*What the task asks:* Collect every line in the material that contains the string "EDGE", and copy each of those lines out.

*Listed entries:*

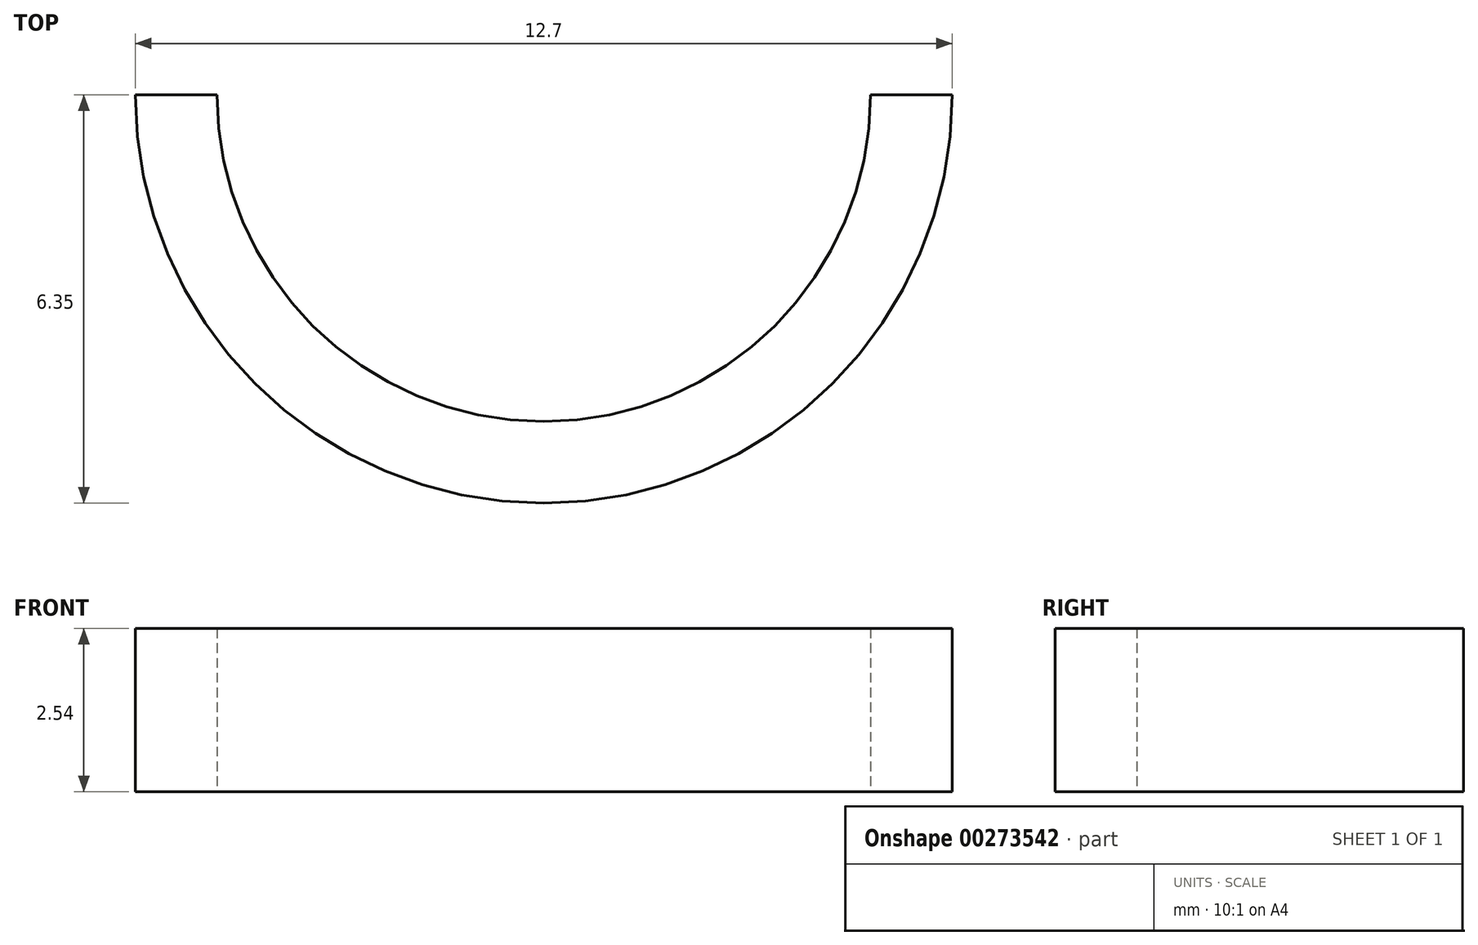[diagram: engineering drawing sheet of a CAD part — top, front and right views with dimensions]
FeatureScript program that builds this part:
---
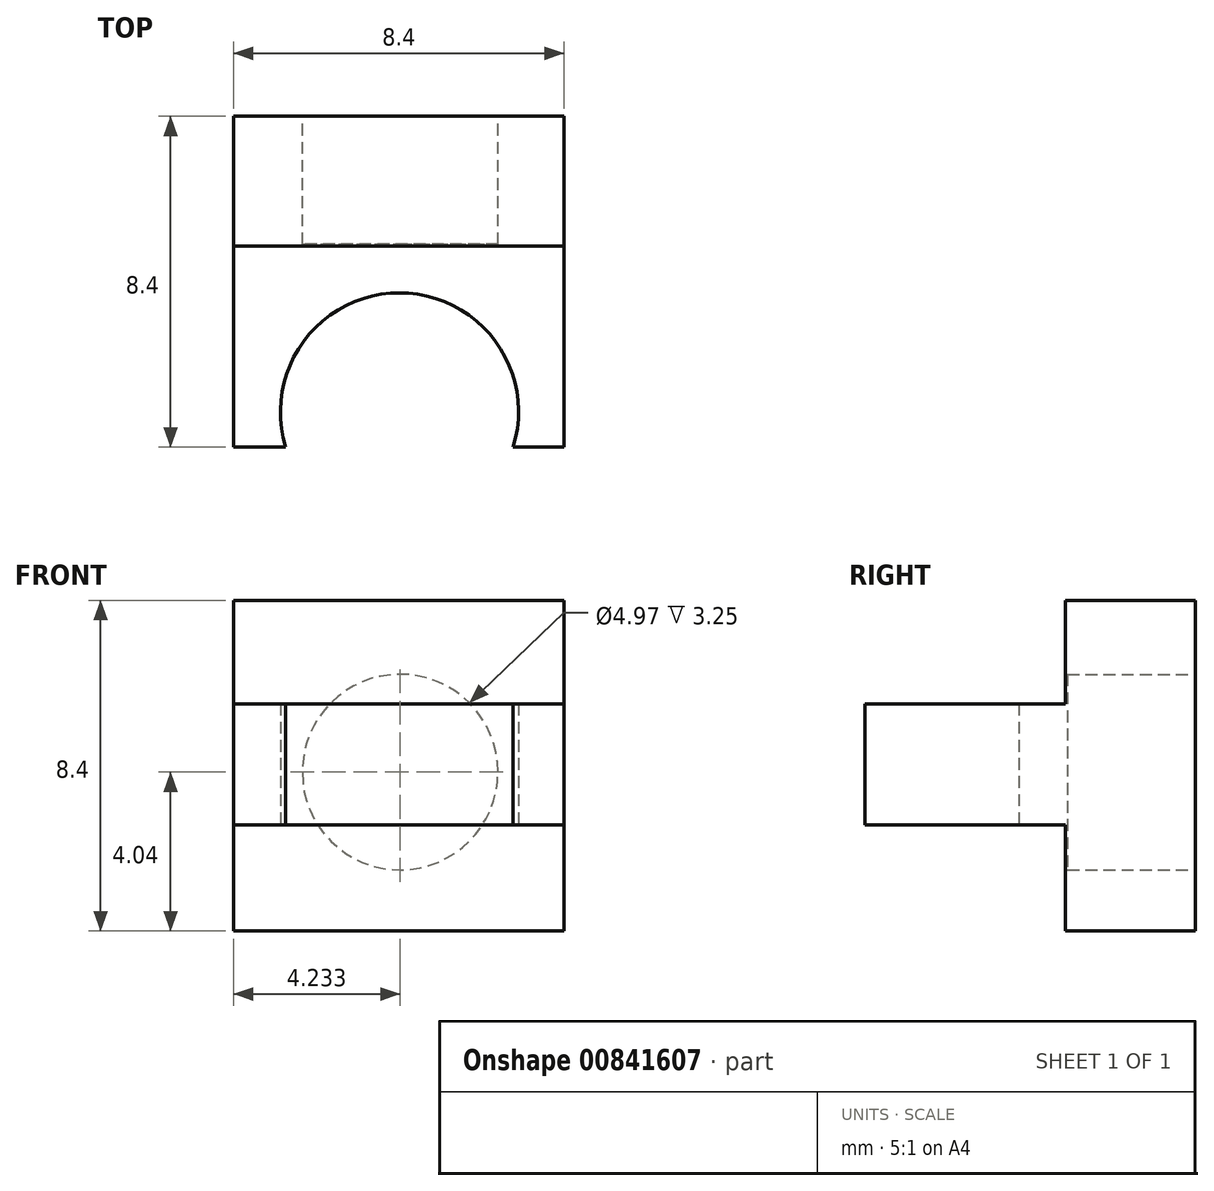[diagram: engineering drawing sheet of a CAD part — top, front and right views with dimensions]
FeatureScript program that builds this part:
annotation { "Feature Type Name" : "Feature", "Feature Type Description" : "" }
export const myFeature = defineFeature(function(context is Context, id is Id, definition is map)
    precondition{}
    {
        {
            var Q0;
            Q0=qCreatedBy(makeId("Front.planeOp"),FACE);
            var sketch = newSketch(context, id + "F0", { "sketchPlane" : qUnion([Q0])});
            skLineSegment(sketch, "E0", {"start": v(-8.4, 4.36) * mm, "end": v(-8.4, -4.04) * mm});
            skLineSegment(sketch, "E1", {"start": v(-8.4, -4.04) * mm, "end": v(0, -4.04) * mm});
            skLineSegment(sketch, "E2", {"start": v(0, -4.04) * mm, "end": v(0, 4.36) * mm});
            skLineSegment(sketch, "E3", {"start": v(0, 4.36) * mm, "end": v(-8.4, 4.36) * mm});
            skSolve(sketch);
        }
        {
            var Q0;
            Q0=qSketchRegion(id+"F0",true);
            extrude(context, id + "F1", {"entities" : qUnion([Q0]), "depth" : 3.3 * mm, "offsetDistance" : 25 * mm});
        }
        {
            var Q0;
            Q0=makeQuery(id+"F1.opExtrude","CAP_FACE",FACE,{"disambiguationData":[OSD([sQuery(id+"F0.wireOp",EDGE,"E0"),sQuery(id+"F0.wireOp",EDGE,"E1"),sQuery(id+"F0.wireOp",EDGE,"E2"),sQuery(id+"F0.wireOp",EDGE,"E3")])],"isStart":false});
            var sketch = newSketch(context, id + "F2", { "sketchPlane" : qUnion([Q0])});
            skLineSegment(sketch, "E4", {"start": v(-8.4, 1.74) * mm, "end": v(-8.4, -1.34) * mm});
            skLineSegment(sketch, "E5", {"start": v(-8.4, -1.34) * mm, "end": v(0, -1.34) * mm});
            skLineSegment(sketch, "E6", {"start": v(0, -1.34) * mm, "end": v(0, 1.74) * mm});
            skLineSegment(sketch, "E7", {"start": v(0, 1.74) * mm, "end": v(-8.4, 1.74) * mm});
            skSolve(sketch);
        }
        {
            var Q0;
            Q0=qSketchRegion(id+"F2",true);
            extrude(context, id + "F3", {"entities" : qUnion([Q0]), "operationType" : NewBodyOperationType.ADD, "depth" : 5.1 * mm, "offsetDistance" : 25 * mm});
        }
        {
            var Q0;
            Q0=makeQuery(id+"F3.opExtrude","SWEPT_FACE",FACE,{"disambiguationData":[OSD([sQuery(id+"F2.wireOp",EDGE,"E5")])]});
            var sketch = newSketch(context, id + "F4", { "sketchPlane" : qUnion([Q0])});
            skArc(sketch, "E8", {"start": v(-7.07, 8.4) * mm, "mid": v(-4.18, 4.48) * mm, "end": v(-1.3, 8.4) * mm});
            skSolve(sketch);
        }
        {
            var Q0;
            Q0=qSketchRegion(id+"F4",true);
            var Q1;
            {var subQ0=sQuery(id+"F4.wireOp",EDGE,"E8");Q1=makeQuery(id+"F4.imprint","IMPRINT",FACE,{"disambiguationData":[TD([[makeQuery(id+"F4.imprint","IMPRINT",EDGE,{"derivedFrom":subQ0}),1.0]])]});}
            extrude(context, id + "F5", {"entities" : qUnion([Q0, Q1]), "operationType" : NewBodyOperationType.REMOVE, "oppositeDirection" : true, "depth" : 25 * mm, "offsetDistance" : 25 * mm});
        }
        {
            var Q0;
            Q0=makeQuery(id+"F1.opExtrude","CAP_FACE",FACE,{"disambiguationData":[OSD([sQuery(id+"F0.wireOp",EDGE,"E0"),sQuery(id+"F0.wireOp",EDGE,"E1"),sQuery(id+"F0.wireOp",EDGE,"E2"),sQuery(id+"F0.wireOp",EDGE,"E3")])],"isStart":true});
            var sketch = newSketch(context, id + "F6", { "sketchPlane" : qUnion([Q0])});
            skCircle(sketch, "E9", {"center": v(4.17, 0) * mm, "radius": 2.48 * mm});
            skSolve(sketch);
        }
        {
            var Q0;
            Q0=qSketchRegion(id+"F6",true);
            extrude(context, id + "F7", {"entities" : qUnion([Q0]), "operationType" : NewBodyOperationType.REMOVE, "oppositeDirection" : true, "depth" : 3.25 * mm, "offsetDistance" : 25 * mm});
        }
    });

*Exercise result:*
            Q0=makeQuery(id+"F1.opExtrude","CAP_FACE",FACE,{"disambiguationData":[OSD([sQuery(id+"F0.wireOp",EDGE,"E0"),sQuery(id+"F0.wireOp",EDGE,"E1"),sQuery(id+"F0.wireOp",EDGE,"E2"),sQuery(id+"F0.wireOp",EDGE,"E3")])],"isStart":false});
            Q0=makeQuery(id+"F3.opExtrude","SWEPT_FACE",FACE,{"disambiguationData":[OSD([sQuery(id+"F2.wireOp",EDGE,"E5")])]});
            {var subQ0=sQuery(id+"F4.wireOp",EDGE,"E8");Q1=makeQuery(id+"F4.imprint","IMPRINT",FACE,{"disambiguationData":[TD([[makeQuery(id+"F4.imprint","IMPRINT",EDGE,{"derivedFrom":subQ0}),1.0]])]});}
            Q0=makeQuery(id+"F1.opExtrude","CAP_FACE",FACE,{"disambiguationData":[OSD([sQuery(id+"F0.wireOp",EDGE,"E0"),sQuery(id+"F0.wireOp",EDGE,"E1"),sQuery(id+"F0.wireOp",EDGE,"E2"),sQuery(id+"F0.wireOp",EDGE,"E3")])],"isStart":true});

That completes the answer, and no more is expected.